* **HOW TO COMPLETE THIS TASK**:
Hunt for the word "Bootstrap" across the entries below, copying each line that holds it.

**********

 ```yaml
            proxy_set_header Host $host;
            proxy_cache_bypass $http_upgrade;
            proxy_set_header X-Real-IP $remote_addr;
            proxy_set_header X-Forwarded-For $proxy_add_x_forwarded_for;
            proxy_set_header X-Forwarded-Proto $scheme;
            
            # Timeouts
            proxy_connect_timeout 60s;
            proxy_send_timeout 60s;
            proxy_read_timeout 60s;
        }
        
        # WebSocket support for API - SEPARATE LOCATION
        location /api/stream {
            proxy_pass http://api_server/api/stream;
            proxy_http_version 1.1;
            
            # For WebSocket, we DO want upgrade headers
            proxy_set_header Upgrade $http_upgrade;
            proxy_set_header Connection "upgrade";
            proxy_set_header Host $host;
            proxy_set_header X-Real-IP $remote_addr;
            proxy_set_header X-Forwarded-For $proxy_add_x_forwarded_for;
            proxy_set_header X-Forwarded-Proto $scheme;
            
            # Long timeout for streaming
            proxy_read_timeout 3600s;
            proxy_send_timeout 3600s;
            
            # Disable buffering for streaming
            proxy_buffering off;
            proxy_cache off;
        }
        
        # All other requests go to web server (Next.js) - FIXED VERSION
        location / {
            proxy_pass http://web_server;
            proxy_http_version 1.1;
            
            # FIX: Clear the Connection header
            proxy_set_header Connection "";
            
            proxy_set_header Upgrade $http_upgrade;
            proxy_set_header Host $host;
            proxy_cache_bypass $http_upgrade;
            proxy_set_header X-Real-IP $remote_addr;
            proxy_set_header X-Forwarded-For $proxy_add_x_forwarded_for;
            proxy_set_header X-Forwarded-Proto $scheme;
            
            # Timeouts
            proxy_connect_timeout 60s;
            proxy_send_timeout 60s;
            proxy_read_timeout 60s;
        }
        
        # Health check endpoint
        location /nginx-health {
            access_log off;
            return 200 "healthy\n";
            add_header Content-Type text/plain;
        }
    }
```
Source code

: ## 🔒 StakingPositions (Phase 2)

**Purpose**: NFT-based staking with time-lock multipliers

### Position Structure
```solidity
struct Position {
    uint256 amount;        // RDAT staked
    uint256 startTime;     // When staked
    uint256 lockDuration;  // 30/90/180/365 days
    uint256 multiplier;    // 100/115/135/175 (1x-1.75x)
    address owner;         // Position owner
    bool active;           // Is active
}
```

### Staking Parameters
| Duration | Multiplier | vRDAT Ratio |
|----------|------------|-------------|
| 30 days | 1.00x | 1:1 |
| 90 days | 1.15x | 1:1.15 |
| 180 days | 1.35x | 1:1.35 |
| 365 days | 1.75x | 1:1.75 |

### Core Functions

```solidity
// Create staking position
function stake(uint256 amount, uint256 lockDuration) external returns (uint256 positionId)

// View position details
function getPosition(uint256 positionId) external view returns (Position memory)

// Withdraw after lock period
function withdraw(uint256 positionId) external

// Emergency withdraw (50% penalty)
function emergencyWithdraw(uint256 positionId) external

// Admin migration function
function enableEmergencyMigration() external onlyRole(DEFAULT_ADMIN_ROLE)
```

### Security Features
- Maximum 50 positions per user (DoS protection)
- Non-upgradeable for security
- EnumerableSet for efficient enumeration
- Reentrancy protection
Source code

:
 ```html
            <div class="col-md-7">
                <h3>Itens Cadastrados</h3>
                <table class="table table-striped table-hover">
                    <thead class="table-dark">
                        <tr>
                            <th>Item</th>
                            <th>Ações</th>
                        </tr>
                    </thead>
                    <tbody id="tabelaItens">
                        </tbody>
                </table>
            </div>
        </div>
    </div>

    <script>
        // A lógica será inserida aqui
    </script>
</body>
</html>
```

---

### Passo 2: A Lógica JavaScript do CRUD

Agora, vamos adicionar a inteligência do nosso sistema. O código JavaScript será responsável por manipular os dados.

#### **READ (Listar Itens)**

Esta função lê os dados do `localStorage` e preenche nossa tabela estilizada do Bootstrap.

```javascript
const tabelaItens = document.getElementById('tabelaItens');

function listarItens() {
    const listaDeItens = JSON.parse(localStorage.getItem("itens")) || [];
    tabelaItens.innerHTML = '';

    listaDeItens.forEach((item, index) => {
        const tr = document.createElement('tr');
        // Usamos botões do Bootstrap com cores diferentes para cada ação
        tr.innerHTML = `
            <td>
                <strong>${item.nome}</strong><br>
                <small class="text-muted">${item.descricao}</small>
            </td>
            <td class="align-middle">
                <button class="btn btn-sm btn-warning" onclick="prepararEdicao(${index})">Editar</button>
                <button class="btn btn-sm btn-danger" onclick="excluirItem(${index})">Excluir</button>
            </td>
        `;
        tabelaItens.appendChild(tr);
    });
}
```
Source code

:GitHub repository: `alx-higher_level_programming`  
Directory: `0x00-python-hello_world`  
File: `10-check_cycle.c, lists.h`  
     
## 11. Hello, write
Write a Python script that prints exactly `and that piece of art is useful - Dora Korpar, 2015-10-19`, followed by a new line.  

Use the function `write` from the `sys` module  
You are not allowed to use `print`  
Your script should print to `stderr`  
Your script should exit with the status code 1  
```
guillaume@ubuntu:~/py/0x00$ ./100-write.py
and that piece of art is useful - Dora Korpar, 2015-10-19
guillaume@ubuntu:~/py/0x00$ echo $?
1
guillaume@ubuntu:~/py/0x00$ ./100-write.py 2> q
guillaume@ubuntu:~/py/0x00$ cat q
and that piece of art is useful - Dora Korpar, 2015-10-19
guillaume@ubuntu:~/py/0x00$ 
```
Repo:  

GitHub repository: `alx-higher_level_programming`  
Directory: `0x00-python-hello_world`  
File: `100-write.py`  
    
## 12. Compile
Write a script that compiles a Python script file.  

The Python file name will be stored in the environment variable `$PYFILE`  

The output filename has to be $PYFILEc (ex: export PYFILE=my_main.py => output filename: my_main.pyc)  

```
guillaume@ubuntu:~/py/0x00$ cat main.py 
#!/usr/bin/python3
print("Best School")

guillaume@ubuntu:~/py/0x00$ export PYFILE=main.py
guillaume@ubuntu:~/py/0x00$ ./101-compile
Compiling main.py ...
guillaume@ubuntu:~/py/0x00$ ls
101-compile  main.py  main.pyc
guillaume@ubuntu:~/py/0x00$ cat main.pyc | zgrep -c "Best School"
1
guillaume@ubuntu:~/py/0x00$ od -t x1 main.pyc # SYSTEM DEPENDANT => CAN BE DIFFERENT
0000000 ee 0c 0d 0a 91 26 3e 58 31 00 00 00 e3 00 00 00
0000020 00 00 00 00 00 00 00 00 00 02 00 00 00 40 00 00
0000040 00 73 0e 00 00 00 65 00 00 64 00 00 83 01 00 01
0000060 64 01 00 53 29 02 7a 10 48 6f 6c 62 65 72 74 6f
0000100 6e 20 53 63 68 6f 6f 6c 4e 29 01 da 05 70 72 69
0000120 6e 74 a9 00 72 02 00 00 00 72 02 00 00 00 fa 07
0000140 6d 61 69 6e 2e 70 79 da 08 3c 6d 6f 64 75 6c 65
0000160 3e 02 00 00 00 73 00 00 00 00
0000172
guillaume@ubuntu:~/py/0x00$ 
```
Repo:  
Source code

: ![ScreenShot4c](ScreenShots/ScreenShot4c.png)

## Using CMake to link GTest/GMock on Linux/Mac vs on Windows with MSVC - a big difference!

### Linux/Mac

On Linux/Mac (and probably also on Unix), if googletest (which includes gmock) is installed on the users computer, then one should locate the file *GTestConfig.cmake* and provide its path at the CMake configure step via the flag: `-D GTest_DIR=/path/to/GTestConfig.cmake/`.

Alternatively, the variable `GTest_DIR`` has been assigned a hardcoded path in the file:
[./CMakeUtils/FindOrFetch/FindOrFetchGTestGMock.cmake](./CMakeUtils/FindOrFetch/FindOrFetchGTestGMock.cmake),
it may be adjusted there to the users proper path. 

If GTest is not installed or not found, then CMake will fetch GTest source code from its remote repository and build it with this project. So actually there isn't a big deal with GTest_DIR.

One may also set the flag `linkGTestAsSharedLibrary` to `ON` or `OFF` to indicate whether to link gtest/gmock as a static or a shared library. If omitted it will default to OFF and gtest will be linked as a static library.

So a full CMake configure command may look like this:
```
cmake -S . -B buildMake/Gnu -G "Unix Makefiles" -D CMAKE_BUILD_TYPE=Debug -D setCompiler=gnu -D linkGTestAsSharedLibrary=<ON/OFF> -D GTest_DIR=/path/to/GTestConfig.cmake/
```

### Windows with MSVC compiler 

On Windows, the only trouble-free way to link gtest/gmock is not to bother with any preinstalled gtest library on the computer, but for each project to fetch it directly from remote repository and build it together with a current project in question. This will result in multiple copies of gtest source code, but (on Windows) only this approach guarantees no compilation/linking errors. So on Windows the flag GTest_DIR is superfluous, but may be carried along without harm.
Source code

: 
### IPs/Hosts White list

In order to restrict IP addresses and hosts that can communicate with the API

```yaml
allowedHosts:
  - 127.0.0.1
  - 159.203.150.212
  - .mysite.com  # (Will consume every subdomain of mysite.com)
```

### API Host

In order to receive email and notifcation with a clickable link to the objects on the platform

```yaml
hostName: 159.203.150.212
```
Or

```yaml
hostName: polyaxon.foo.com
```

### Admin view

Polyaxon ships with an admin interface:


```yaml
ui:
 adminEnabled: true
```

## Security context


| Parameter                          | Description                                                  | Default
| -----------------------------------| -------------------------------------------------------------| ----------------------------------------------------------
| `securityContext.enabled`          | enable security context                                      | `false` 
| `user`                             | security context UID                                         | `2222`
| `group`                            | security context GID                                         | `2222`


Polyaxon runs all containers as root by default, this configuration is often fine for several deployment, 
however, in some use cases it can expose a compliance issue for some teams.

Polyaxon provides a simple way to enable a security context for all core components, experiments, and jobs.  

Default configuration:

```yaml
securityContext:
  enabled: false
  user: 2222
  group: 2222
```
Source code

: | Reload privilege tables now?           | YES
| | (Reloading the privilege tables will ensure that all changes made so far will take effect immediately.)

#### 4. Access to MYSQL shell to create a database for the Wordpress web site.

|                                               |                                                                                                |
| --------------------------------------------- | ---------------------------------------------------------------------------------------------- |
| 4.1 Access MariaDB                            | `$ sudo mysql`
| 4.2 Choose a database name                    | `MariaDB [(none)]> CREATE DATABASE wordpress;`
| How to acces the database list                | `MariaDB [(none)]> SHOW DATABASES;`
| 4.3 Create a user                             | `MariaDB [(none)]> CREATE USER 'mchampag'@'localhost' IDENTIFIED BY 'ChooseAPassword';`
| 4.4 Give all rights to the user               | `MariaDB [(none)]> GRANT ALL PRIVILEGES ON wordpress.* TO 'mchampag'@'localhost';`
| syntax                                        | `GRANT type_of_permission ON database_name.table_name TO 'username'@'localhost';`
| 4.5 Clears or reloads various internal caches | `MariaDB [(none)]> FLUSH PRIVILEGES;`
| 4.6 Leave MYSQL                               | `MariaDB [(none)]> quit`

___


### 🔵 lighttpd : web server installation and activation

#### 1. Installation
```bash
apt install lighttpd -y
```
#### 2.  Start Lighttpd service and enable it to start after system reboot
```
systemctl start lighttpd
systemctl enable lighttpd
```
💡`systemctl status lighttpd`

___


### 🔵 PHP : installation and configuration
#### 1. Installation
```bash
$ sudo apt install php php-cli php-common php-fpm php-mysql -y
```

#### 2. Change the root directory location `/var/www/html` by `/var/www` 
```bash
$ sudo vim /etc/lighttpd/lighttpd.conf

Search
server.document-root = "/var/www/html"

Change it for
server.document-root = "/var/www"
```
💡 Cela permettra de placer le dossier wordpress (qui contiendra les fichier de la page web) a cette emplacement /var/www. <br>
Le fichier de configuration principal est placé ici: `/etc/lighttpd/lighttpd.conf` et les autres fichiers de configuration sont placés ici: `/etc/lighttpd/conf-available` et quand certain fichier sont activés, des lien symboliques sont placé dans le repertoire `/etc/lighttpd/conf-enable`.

**********

* **SOLUTION**:
Esta função lê os dados do `localStorage` e preenche nossa tabela estilizada do Bootstrap.
        // Usamos botões do Bootstrap com cores diferentes para cada ação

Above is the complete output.